Yamaha 225 Fourstroke, counter rotating. 2003 Year Model, extra long shaft (31" I think) about 3 trips ago, a friend shifted to take us out from the ramp. I normally "shove" it in gear, he's used to running smooth shifting boats so he "slid" it in gear. It didn't seem to go in all the way and made a "jumping or knocking". He immediately pulled back to neutral and I tried it ("shoving" it into gear) It went, and so did we.over the next couple of trips it's done it again a few times. the most recent time. it now won't go into forward at all but reverse works well. Also, back at the hill, I can put it in gear on the trailer and the prop "locks" allowing me to turn the motor if I wanted.Any suggestions? I haven't checked the lower unit oil..I guess I'm afraid to.the lower unit was replaced a little over a year ago.


----------



## X-Shark (Oct 3, 2007)

I'd be looking at stretched shift cable. R&R cables with Teleflex X-Treames. Accept no other. You'll thank me.

Note that some manufactures have adopted Teleflex X-Treames as their cable. Teleflex made it, but a company like Suzuki has badged it now.

http://www.teleflexmarine.com/produ...ntrol-cables-and-accessories/tfxtreme-cables/


----------



## Salty Daze (Sep 25, 2011)

I have Yamaha 150 fourstrokes. I had a very similar experience with mine. When I shifted, one of my motors would not go into gear and almost sounded like gears grinding. sometimes it worked, sometimes it didn't. I was worried that it was a lower unit issue too.

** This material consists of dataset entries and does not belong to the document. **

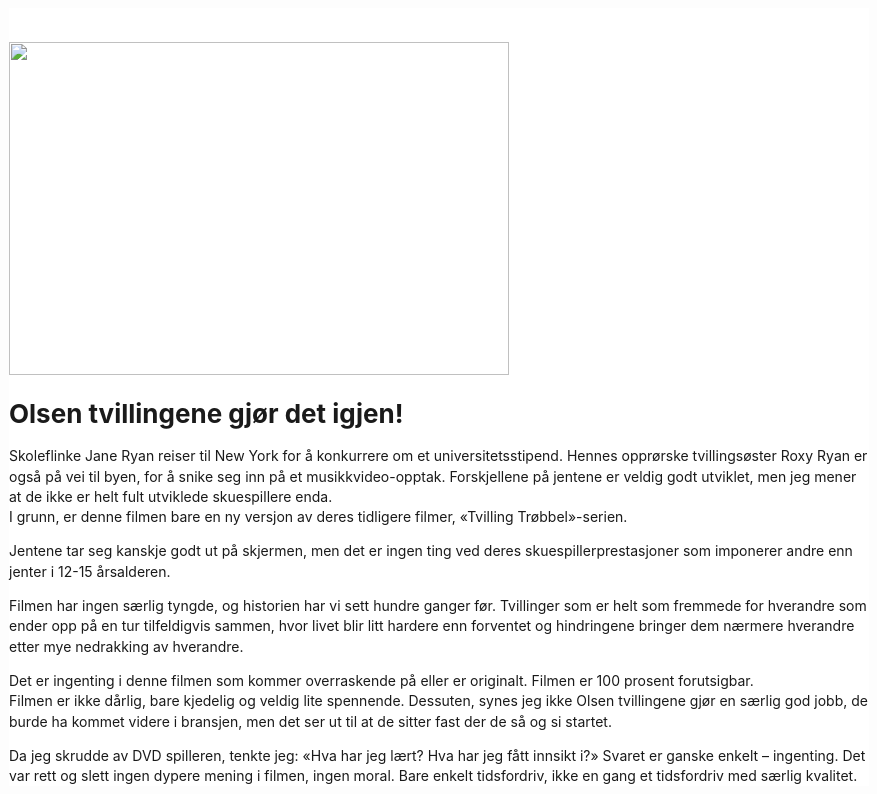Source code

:&nbsp;

<img class="size-full wp-image-1441 alignnone" style="border-style: initial;border-color: initial" src="http://filmbloggen.net/wp-content/uploads//2011/10/337837-6-1270194458258.jpg" alt="" width="500" height="333" /> 

<span class="Apple-style-span" style="font-size: 26px;font-weight: bold">Olsen tvillingene gjør det igjen!</span>

Skoleflinke Jane Ryan reiser til New York for å konkurrere om et universitetsstipend. Hennes opprørske tvillingsøster Roxy Ryan er også på vei til byen, for å snike seg inn på et musikkvideo-opptak. Forskjellene på jentene er veldig godt utviklet, men jeg mener at de ikke er helt fult utviklede skuespillere enda.  
I grunn, er denne filmen bare en ny versjon av deres tidligere filmer, &laquo;Tvilling Trøbbel&raquo;-serien.

Jentene tar seg kanskje godt ut på skjermen, men det er ingen ting ved deres skuespillerprestasjoner som imponerer andre enn jenter i 12-15 årsalderen.

Filmen har ingen særlig tyngde, og historien har vi sett hundre ganger før. Tvillinger som er helt som fremmede for hverandre som ender opp på en tur tilfeldigvis sammen, hvor livet blir litt hardere enn forventet og hindringene bringer dem nærmere hverandre etter mye nedrakking av hverandre.

Det er ingenting i denne filmen som kommer overraskende på eller er originalt. Filmen er 100 prosent forutsigbar.  
Filmen er ikke dårlig, bare kjedelig og veldig lite spennende. Dessuten, synes jeg ikke Olsen tvillingene gjør en særlig god jobb, de burde ha kommet videre i bransjen, men det ser ut til at de sitter fast der de så og si startet.

Da jeg skrudde av DVD spilleren, tenkte jeg: &laquo;Hva har jeg lært? Hva har jeg fått innsikt i?&raquo; Svaret er ganske enkelt &#8211; ingenting. Det var rett og slett ingen dypere mening i filmen, ingen moral. Bare enkelt tidsfordriv, ikke en gang et tidsfordriv med særlig kvalitet.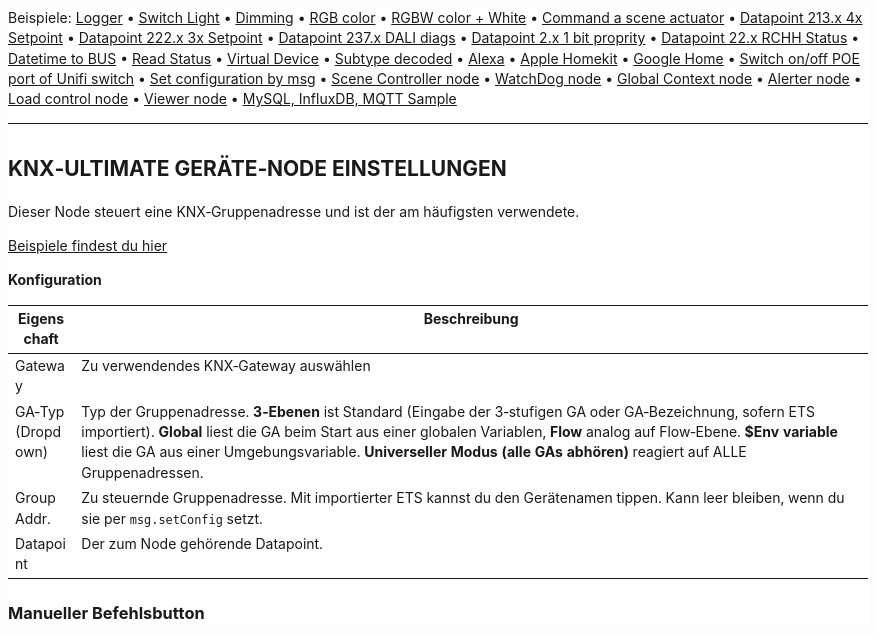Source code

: Beispiele: [Logger](https://supergiovane.github.io/node-red-contrib-knx-ultimate/wiki/de-Logger-Sample) • [Switch Light](https://supergiovane.github.io/node-red-contrib-knx-ultimate/wiki/-Sample---Switch-light) • [Dimming](https://supergiovane.github.io/node-red-contrib-knx-ultimate/wiki/-Sample---Dimming) • [RGB color](https://supergiovane.github.io/node-red-contrib-knx-ultimate/wiki/-Sample---RGB-Color) • [RGBW color + White](https://supergiovane.github.io/node-red-contrib-knx-ultimate/wiki/-Sample---RGBW-Color-plus-White) • [Command a scene actuator](https://supergiovane.github.io/node-red-contrib-knx-ultimate/wiki/-Sample---Control-a-scene-actuator) • [Datapoint 213.x 4x Setpoint](https://supergiovane.github.io/node-red-contrib-knx-ultimate/wiki/-Sample---DPT213) • [Datapoint 222.x 3x Setpoint](https://supergiovane.github.io/node-red-contrib-knx-ultimate/wiki/-Sample---DPT222) • [Datapoint 237.x DALI diags](https://supergiovane.github.io/node-red-contrib-knx-ultimate/wiki/-Sample---DPT237) • [Datapoint 2.x 1 bit proprity](https://supergiovane.github.io/node-red-contrib-knx-ultimate/wiki/-Sample---DPT2) • [Datapoint 22.x RCHH Status](https://supergiovane.github.io/node-red-contrib-knx-ultimate/wiki/-Sample---DPT22) • [Datetime to BUS](https://supergiovane.github.io/node-red-contrib-knx-ultimate/wiki/-Sample---DateTime-to-BUS) • [Read Status](https://supergiovane.github.io/node-red-contrib-knx-ultimate/wiki/-Sample---Read-value-from-Device) • [Virtual Device](https://supergiovane.github.io/node-red-contrib-knx-ultimate/wiki/-Sample---Virtual-Device) • [Subtype decoded](https://supergiovane.github.io/node-red-contrib-knx-ultimate/wiki/-Sample---Subtype) • [Alexa](https://supergiovane.github.io/node-red-contrib-knx-ultimate/wiki/-Sample---Alexa) • [Apple Homekit](https://supergiovane.github.io/node-red-contrib-knx-ultimate/wiki/-Sample---Apple-Homekit) • [Google Home](https://supergiovane.github.io/node-red-contrib-knx-ultimate/wiki/-Sample---Google-Assistant) • [Switch on/off POE port of Unifi switch](https://supergiovane.github.io/node-red-contrib-knx-ultimate/wiki/-Sample---UnifiPOE) • [Set configuration by msg](https://supergiovane.github.io/node-red-contrib-knx-ultimate/wiki/-Sample-setConfig) • [Scene Controller node](https://supergiovane.github.io/node-red-contrib-knx-ultimate/wiki/Sample-Scene-Node) • [WatchDog node](https://supergiovane.github.io/node-red-contrib-knx-ultimate/wiki/-Sample---WatchDog) • [Global Context node](https://supergiovane.github.io/node-red-contrib-knx-ultimate/wiki/SampleGlobalContextNode) • [Alerter node](https://supergiovane.github.io/node-red-contrib-knx-ultimate/wiki/SampleAlerter) • [Load control node](https://supergiovane.github.io/node-red-contrib-knx-ultimate/wiki/SampleLoadControl) • [Viewer node](https://supergiovane.github.io/node-red-contrib-knx-ultimate/wiki/knxUltimateViewer) • [MySQL, InfluxDB, MQTT Sample](https://supergiovane.github.io/node-red-contrib-knx-ultimate/wiki/Sample-KNX2MQTT-KNX2MySQL-KNX2InfluxDB)

---
## KNX‑ULTIMATE GERÄTE‑NODE EINSTELLUNGEN

Dieser Node steuert eine KNX‑Gruppenadresse und ist der am häufigsten verwendete.

[<i class="fa fa-code"></i> Beispiele findest du hier](/node-red-contrib-knx-ultimate/wiki/-SamplesHome)

**Konfiguration**

|Eigenschaft|Beschreibung|
|--|--|
| Gateway | Zu verwendendes KNX‑Gateway auswählen |
| GA‑Typ (Dropdown) | Typ der Gruppenadresse. **3‑Ebenen** ist Standard (Eingabe der 3‑stufigen GA oder GA‑Bezeichnung, sofern ETS importiert). **Global** liest die GA beim Start aus einer globalen Variablen, **Flow** analog auf Flow‑Ebene. **$Env variable** liest die GA aus einer Umgebungsvariable. **Universeller Modus (alle GAs abhören)** reagiert auf ALLE Gruppenadressen. |
| Group Addr. | Zu steuernde Gruppenadresse. Mit importierter ETS kannst du den Gerätenamen tippen. Kann leer bleiben, wenn du sie per `msg.setConfig` setzt. |
| Datapoint | Der zum Node gehörende Datapoint. |

### Manueller Befehlsbutton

ironically enough, when you take the cowling off, if you look where the shift cables come from outside through the cover and into the motor, there is a clip/clamp that holds the cable into place. My cable had fallen out of this clamp and was not being held in place which caused the motor to not shift fully into gear. I was told that this is a common problem for my motors is for that clip to break or loose its strength to hold the cable or pressure of the cable for shifting. Not sure if they meant, my year motor, my hp motors or yamaha motors in general. But it was a super easy and cheap fix to a problem that had dollar signs ringing. The put a new clamp on and then zip tied it to the clamp for back up measure. 

take a look at that and see, maybe its your problem too.


----------



## TheCaptKen (Mar 14, 2011)

Remove the cowling and disconnect the shift cable. Move the shift linkage by hand. If its real stiff, then it's seizing up in the bushing at the top of the shift shaft. Bet you didn't know there is a grease fitting to keep it lubed.


----------